» **Data**
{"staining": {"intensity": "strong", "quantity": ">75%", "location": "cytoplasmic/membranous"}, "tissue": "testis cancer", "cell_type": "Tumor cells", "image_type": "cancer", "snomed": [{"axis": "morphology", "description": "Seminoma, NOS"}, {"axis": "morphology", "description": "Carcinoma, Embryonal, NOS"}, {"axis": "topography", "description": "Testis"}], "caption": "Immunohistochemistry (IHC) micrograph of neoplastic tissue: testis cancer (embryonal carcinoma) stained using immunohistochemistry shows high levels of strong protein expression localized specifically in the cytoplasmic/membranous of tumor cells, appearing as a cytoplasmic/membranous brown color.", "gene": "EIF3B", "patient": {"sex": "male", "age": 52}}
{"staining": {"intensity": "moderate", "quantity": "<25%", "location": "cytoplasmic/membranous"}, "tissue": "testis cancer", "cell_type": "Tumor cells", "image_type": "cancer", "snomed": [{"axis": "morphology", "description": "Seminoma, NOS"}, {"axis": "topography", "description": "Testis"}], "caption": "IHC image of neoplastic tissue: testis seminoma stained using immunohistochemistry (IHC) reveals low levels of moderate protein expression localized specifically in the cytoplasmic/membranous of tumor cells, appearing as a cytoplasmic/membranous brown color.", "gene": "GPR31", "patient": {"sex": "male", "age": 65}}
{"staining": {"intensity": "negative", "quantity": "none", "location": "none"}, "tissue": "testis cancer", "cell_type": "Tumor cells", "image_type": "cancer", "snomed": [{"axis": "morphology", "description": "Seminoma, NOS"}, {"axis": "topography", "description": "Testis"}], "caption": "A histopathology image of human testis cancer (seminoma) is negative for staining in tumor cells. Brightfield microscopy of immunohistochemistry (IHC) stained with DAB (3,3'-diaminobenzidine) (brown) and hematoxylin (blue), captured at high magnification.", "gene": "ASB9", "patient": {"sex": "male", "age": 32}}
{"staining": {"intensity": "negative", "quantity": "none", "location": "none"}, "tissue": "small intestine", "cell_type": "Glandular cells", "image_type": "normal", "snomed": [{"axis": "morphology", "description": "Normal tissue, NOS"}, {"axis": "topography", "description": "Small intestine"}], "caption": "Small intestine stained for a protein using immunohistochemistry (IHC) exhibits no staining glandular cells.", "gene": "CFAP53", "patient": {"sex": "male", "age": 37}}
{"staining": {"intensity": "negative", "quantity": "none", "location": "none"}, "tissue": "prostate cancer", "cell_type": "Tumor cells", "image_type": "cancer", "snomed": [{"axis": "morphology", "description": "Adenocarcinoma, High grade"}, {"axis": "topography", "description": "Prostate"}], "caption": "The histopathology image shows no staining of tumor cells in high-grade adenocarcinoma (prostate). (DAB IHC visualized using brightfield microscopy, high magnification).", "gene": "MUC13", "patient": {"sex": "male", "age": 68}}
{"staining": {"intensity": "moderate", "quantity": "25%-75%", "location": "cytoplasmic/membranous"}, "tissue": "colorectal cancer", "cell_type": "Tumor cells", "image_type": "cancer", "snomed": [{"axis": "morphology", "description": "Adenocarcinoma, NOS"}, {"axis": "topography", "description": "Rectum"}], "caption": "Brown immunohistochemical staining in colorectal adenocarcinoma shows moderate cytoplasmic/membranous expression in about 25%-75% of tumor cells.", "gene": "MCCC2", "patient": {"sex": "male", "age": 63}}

» **Work item**
Extract from the records above the lines from the one containing "histopathology image of" to the one containing "histopathology image shows", both lines included, exactly as they appear and with nothing else.

» **Response below**
{"staining": {"intensity": "negative", "quantity": "none", "location": "none"}, "tissue": "testis cancer", "cell_type": "Tumor cells", "image_type": "cancer", "snomed": [{"axis": "morphology", "description": "Seminoma, NOS"}, {"axis": "topography", "description": "Testis"}], "caption": "A histopathology image of human testis cancer (seminoma) is negative for staining in tumor cells. Brightfield microscopy of immunohistochemistry (IHC) stained with DAB (3,3'-diaminobenzidine) (brown) and hematoxylin (blue), captured at high magnification.", "gene": "ASB9", "patient": {"sex": "male", "age": 32}}
{"staining": {"intensity": "negative", "quantity": "none", "location": "none"}, "tissue": "small intestine", "cell_type": "Glandular cells", "image_type": "normal", "snomed": [{"axis": "morphology", "description": "Normal tissue, NOS"}, {"axis": "topography", "description": "Small intestine"}], "caption": "Small intestine stained for a protein using immunohistochemistry (IHC) exhibits no staining glandular cells.", "gene": "CFAP53", "patient": {"sex": "male", "age": 37}}
{"staining": {"intensity": "negative", "quantity": "none", "location": "none"}, "tissue": "prostate cancer", "cell_type": "Tumor cells", "image_type": "cancer", "snomed": [{"axis": "morphology", "description": "Adenocarcinoma, High grade"}, {"axis": "topography", "description": "Prostate"}], "caption": "The histopathology image shows no staining of tumor cells in high-grade adenocarcinoma (prostate). (DAB IHC visualized using brightfield microscopy, high magnification).", "gene": "MUC13", "patient": {"sex": "male", "age": 68}}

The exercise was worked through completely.